Start of Exercise input

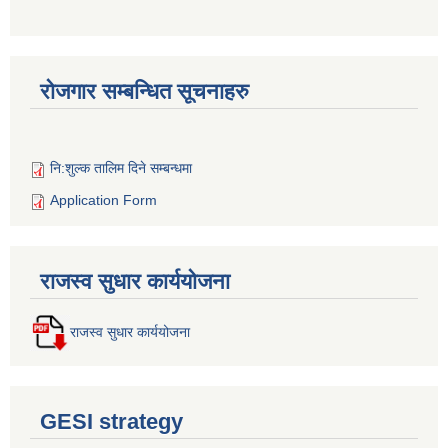
रोजगार सम्बन्धित सूचनाहरु
नि:शुल्क तालिम दिने सम्बन्धमा
Application Form
राजस्व सुधार कार्ययोजना
राजस्व सुधार कार्ययोजना
GESI strategy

End of Exercise input

→ **What you should do**:
Write out each entry word for word, images excluded.

→ **Answer space**:
रोजगार सम्बन्धित सूचनाहरु
नि:शुल्क तालिम दिने सम्बन्धमा
Application Form
राजस्व सुधार कार्ययोजना
राजस्व सुधार कार्ययोजना
GESI strategy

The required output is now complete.